The Orioles could be watching Rickey Henderson run around and around the bases as though he were on a freeway with no traffic. They could be flailing at the pitches of the best staff in baseball. They could be staring up into the bleachers as yet another home run landed. (Who hit this one? Parker? McGwire? Canseco? Henderson? Which Henderson?)
Maybe the Orioles would have fared better. Who knows? They certainly could not have done worse. The Blue Jays have been embarrassed in the first two games of the American League Championship Series. The East Division could have offered up Detroit and done no worse.
Really, though, it is a moot point. Toronto, Baltimore, Detroit -- these A’s are so good it would not matter who they played. They blend pitching, hitting, defense and speed better than any other team in the majors this decade. They are peaking at the perfect time, the end of the season. And they have what Manager Tony La Russa calls “the chip on our shoulder,” the memory of losing to the Los Angeles Dodgers last year in the World Series.
Unless there is a mighty reversal of form when the teams move to Toronto for the next three games, the series should be over this weekend. Consider: Oakland’s two best starting pitchers have won the first two games, and the team now will start a 19-game winner in Game 3 and a 17-game winner in Game 4.
This is not difficult to figure. The Blue Jays, who deserved to win the East, are outclassed. The Orioles, even in all their ornithologically correct glory, likely would have been, too.
But wait, you protest, the Orioles were in Oakland’s league this season. They won five of 12 games. More than half the 12 were decided by two or fewer runs. True enough. But most of the games were played before July, and it is a mistake to confuse those A’s with these A’s.
Those A’s were undermined by a debilitating run of injuries. Some of their best players -- Jose Canseco, Mark McGwire, Dennis Eckersley, Bob Welch -- missed weeks, even months. And not until late June, when Rickey Henderson arrived in a trade with the Yankees, were all the parts in place.
Since the All-Star break, the A’s have gradually regained the use of their injured players and annexed the incomparable Henderson into their system. They gained 16 games on .500 in the last nine weeks of the season.
“The past week or two is the best we’ve played all year,” shortstop Walt Weiss said.

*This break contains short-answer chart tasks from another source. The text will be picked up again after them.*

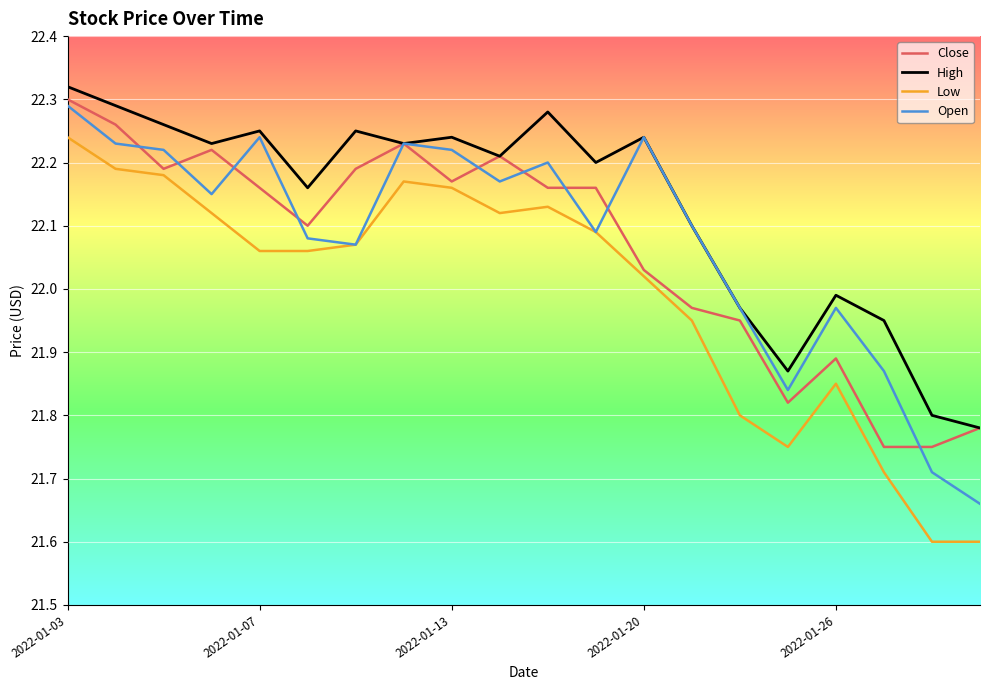

How many lines are shown in the chart?

4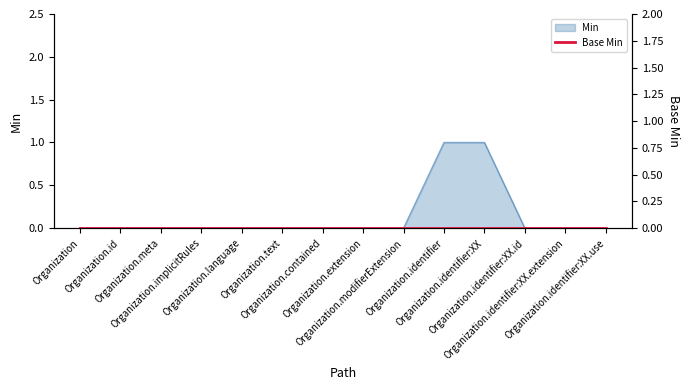

True or false: the data has more than 0 interior local peaks.

False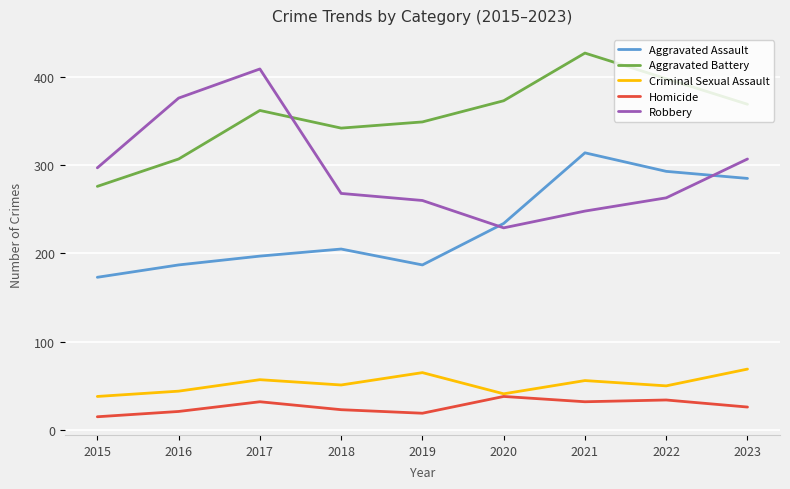

What is the highest value of the Robbery series?

409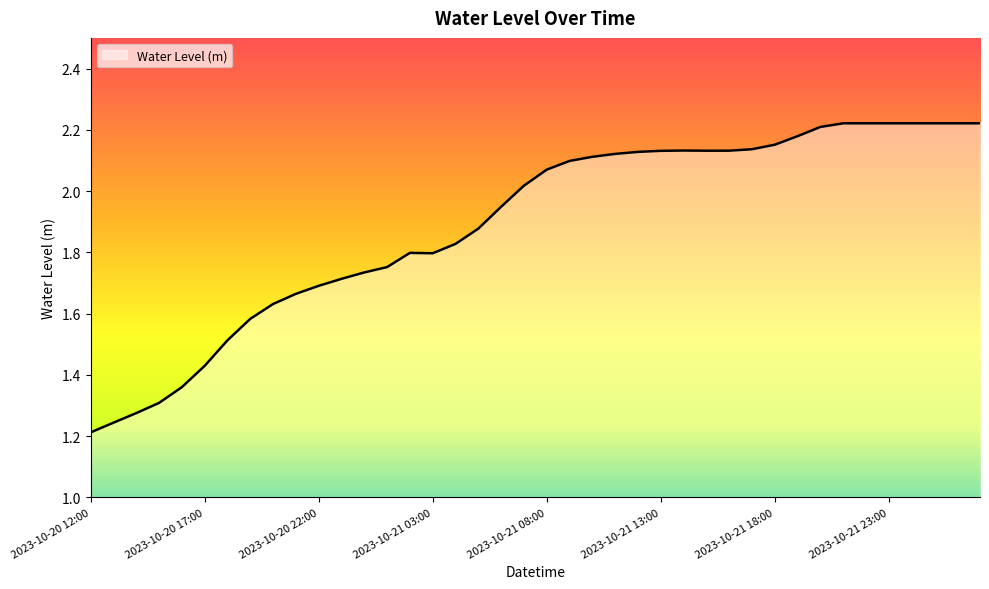

What is the difference between the maximum and minimum values?

1.0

“It has been about six weeks now,” La Russa said. “We have played really hard. We’re smelling it.”
The Blue Jays can tell you all about it. They scored first in both games but were swatted away with what almost seemed a flick of the wrist. They have scored fewer than half as many runs (13-6) and have exactly half as many hits (20-10). The A’s have been almost frighteningly balanced on offense, scoring with power and speed. They have hit three home runs, all at important moments, and already set an American League playoff record for stolen bases, with 10. Henderson has reached base six times in eight at-bats, stolen six bases and scored three runs, driving the Jays more than a little nutty.
Henderson’s impact can’t be emphasized enough. He applies such pressure, forces the other team to walk such a fine line. Wednesday, the Jays had a 1-0 lead when he walked to begin the bottom of the fourth. That was all the A’s needed. Henderson stole second, stole third and scored on a Carney Lansford single. Tie game. The A’s won 104 regular-season games last year, but they did not have a player who could score such a run. They are a better team right now than a year ago.
Still, the Jays have contributed to the mismatch. In Game 1, they failed to take advantage of Oakland starter Dave Stewart’s inaccuracy in the early innings. Center fielder Lloyd Moseby missed two catchable balls. Second baseman Nelson Liriano threw away a double-play ball, allowing the winning runs to score. (Henderson didn’t slide that hard.) Wednesday, the Jays left runners at third in the second, fifth and eighth innings.
But again, they are playing the best team of the decade.